* **Instruction a**
Output the rows below word for word, from the first row through the line holding "time: 12:50", inclusive, and leave the pictures out.

* **Excerpt provided**
>> BEGIN

Alone in the Universe
By Iain Murray
As a long-time devotee of science fiction, I have always been excited by the possibility that mankind might encounter extraterrestrial life. But I have always tried to apply the rules of logic and reason to those prospects. And it is becoming increasingly clear to me, and others, that merely wanting to believe is not enough.
As our observation methods have improved, we've learned that somewhere on the order of 20-50 percent of all stars have planets orbiting them. We have no idea whether life-friendly planets are common, or what the chances are that life, much less intelligent life, exists on such planets, but if we assume that there is nothing special about our own solar system, we come up with some pretty optimistic numbers. Astronomers Frank Drake and Carl Sagan suggested that there could be 10 million civilizations as advanced as or more advanced than us in the galaxy today.
Such a theory, however, begs an important question, one raised by Italian physicist Enrico Fermi way back in 1950. He turned to his lunch partners at Los Alamos, who included Edward Teller, and asked simply, "Where is everybody?" If intelligent, communicating life is common, why haven't we seen evidence of it? After all, if the formation of civilizations has been fairly constant through the long life of the universe, then there should have been billions of them by now.
While the galaxy is a big place, it's also been around for a very long time, more than long enough for intelligent life to have placed signs throughout the galaxy. Los Alamos physicist John von Neumann calculated that self-replicating probes traveling at one fortieth the speed of light could spread through the entire galaxy in just 4 million years. That may sound like a long time, but the universe is more than three thousand times older than that, so there has been ample time for intelligent life to show itself if it exists outside our miraculous planet.
Even if every single other civilization that has existed over the vast life of our galaxy had chosen not to send out probes, we should still be able to pick up their traces. Most physicists who have studied the issue agree that if civilizations want to be heard, then we have the capacity to detect their most likely means of sending out signals.
But in 40 years of searching, we have detected no such signal. In 1967, we thought we had one, but that turned out to be the entirely natural signal of a pulsar. Ten years later, the Ohio State University Big Ear observatory detected a 37-second burst of activity that prompted astronomer Jerry Ehman to write, "Wow!" in the signal's margin. Yet attempts to find the Wow signal again have been unsuccessful; it seems likely now that it came from the mundane source of a man-made earth satellite.
Yet the skies are vast, and there's a lot of material out there. So radio observatories are using the dispersed computer power of millions of interested PC owners who have agreed to let software run on their computers during down times to search for artificial signals. In six years, all those millions of computers have come up with just one candidate, a signal named SHGb02+14a, with a frequency of 1420 megahertz, which has important ties to the element hydrogen. This makes it a good candidate for being artificial, because signals tied to the laws of physics or mathematics are much more likely to be understood by an alien civilization than anything else. Even so, the SETI astronomers are not optimistic. It comes from a point in space with no star system within 1,000 light years. "We're not jumping up and down, but we are continuing to observe it," says Dan Werthimer, a University of California radio astronomer.

>> END

* **Items**
>> BEGIN

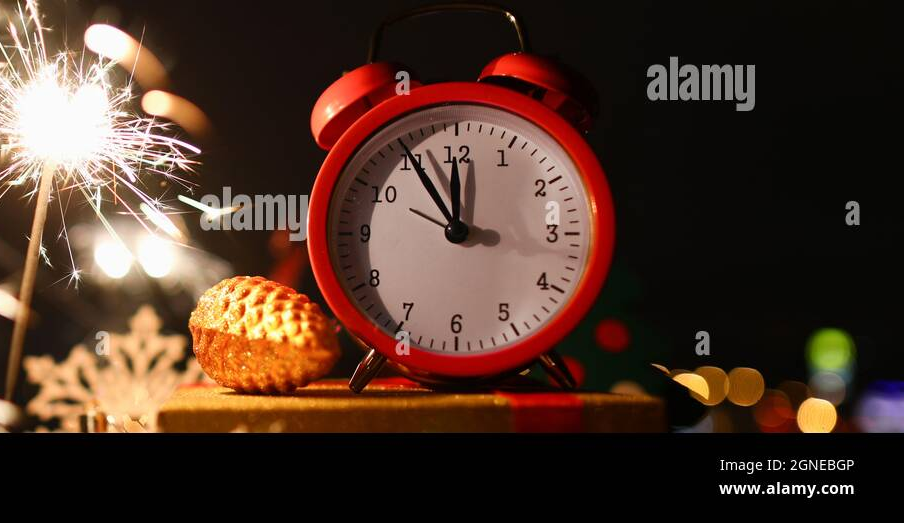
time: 11:54
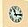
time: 11:13
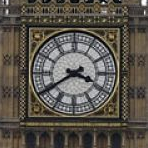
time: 3:39
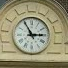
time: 2:55
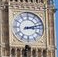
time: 3:12
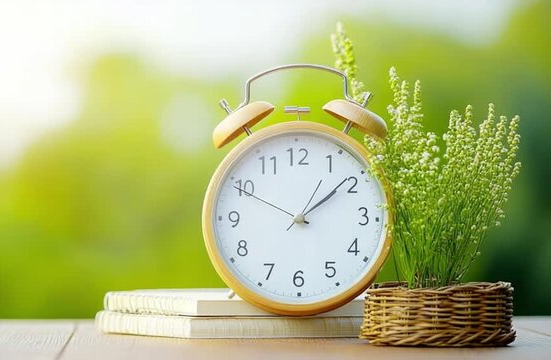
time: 1:08
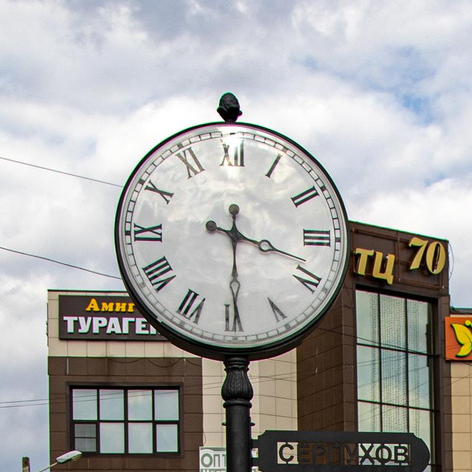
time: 3:29
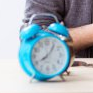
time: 8:06
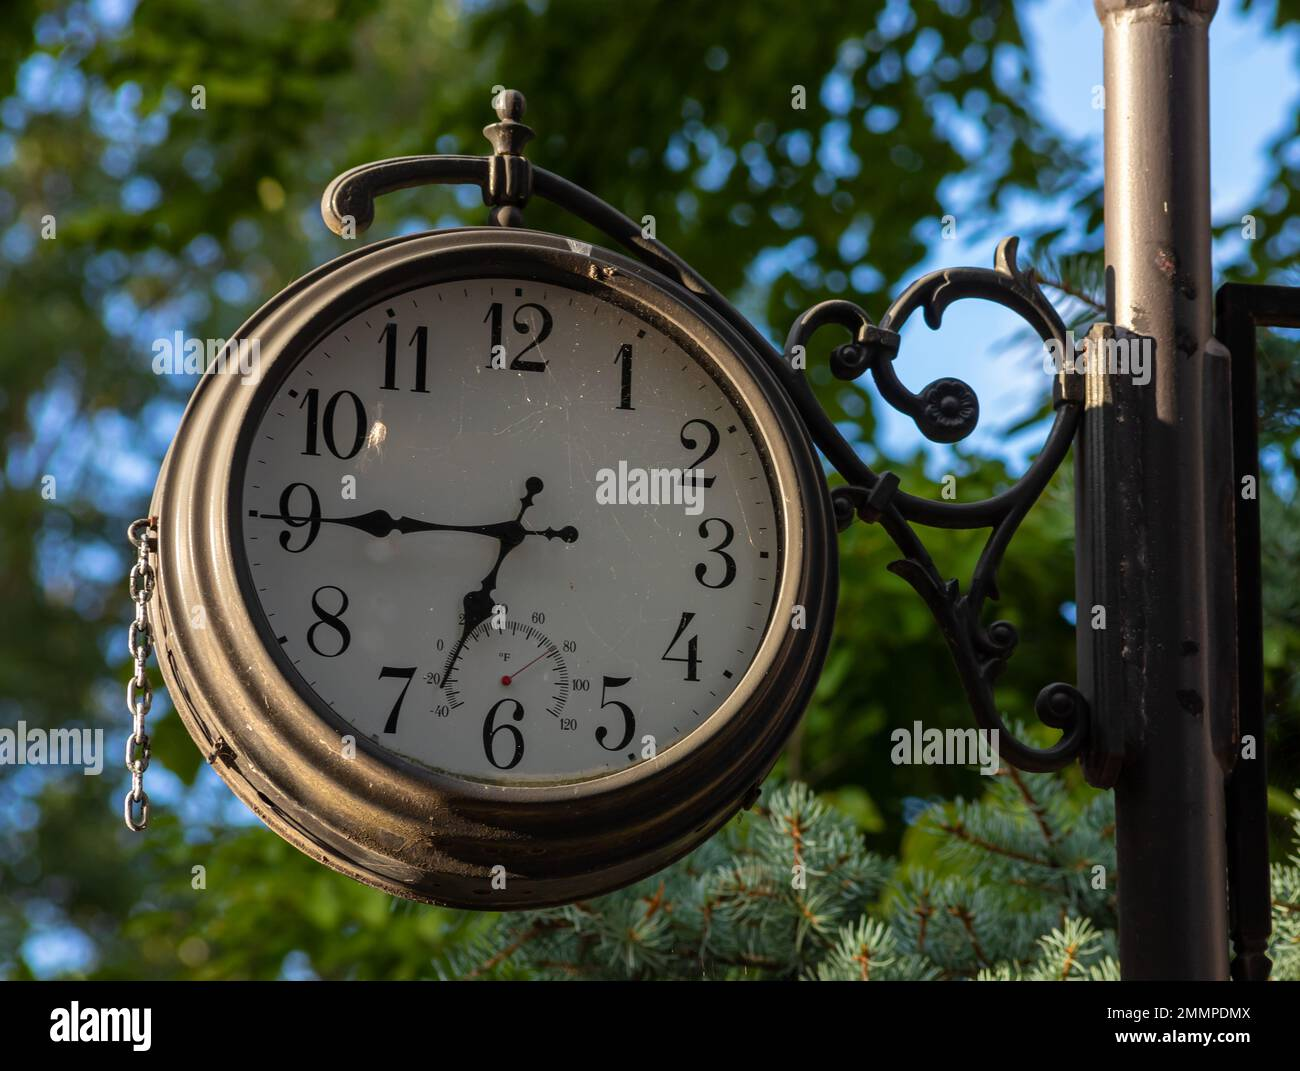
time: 6:45
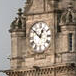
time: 12:52
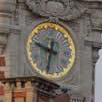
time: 9:32
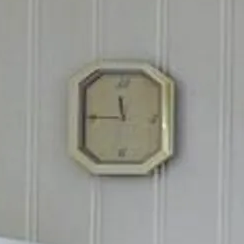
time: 11:45
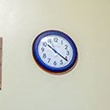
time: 10:20
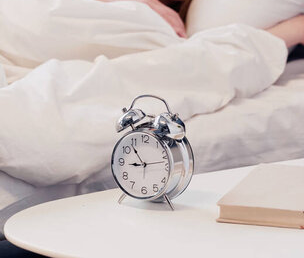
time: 8:53
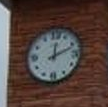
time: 12:11
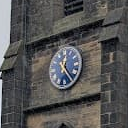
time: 12:23
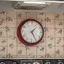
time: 1:24
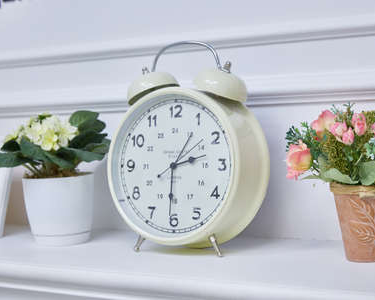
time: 2:31
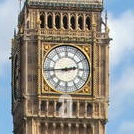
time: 2:44
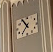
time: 10:36
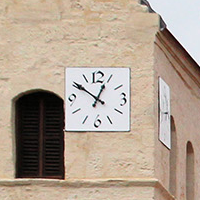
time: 12:50
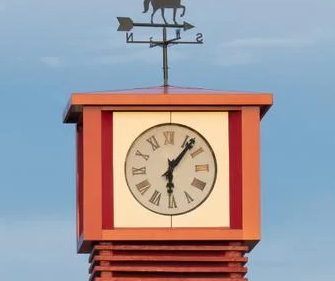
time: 6:06
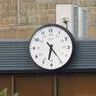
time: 6:23
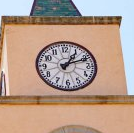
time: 1:11
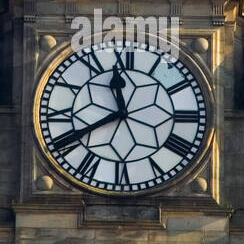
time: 11:40
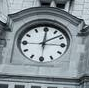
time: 12:08
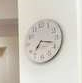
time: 7:17
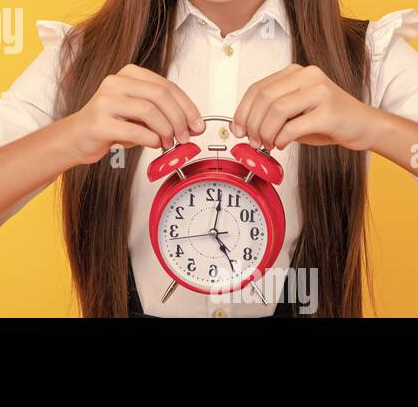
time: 5:01
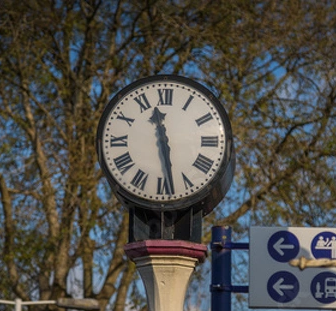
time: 11:28
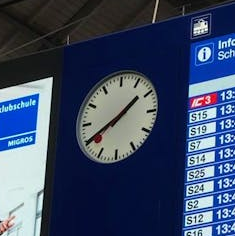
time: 1:40
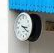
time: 3:21
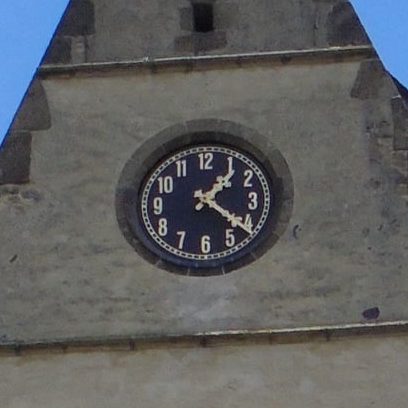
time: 1:21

>> END

* **Instruction b**
Return the part of the essay on extraterrestrial life between "Such a theory, however, begs" and "them by now.", inclusive, copied word for word.

* **Complete response a**
time: 11:54
time: 11:13
time: 3:39
time: 2:55
time: 3:12
time: 1:08
time: 3:29
time: 8:06
time: 6:45
time: 12:52
time: 9:32
time: 11:45
time: 10:20
time: 8:53
time: 12:11
time: 12:23
time: 1:24
time: 2:31
time: 2:44
time: 10:36
time: 12:50

* **Complete response b**
Such a theory, however, begs an important question, one raised by Italian physicist Enrico Fermi way back in 1950. He turned to his lunch partners at Los Alamos, who included Edward Teller, and asked simply, "Where is everybody?" If intelligent, communicating life is common, why haven't we seen evidence of it? After all, if the formation of civilizations has been fairly constant through the long life of the universe, then there should have been billions of them by now.